WHAT YOU NEED TO DO:
Locate each row below that contains the word "auch" and copy every such row in full.

INPUT MATERIAL:
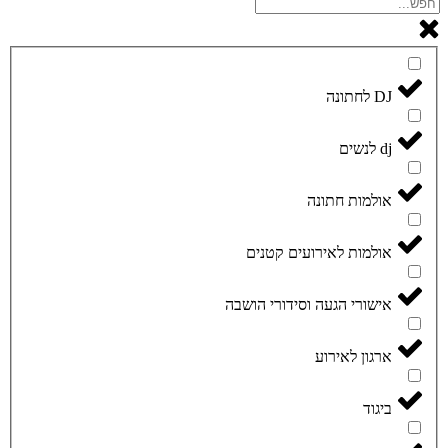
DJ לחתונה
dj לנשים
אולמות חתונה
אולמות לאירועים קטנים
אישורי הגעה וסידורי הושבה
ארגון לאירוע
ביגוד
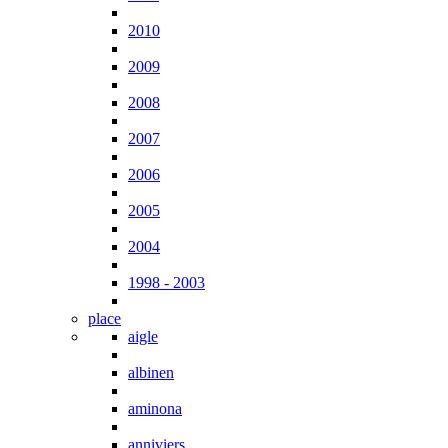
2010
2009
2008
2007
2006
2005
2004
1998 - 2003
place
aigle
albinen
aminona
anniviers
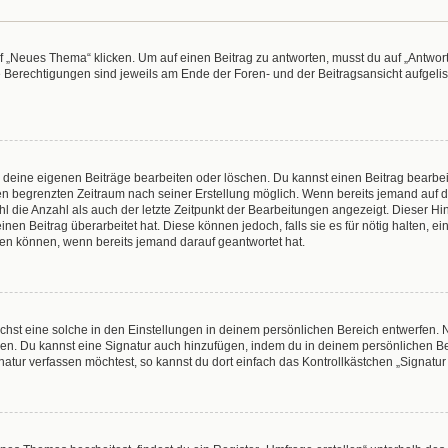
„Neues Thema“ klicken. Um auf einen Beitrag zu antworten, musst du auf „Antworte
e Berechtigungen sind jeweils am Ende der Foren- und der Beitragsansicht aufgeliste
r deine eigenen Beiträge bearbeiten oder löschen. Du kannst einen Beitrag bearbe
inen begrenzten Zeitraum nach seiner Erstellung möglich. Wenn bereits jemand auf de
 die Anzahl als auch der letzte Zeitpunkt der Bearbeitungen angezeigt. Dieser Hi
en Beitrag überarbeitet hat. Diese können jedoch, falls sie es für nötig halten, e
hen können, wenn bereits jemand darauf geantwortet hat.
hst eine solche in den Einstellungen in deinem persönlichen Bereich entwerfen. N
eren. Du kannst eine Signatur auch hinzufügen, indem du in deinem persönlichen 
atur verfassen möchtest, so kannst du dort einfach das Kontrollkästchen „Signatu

---

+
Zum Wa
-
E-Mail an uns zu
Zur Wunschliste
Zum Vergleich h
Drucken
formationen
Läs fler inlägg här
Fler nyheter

SOLUTION TO THIS EXERCISE:
 die Anzahl als auch der letzte Zeitpunkt der Bearbeitungen angezeigt. Dieser Hi
eren. Du kannst eine Signatur auch hinzufügen, indem du in deinem persönlichen 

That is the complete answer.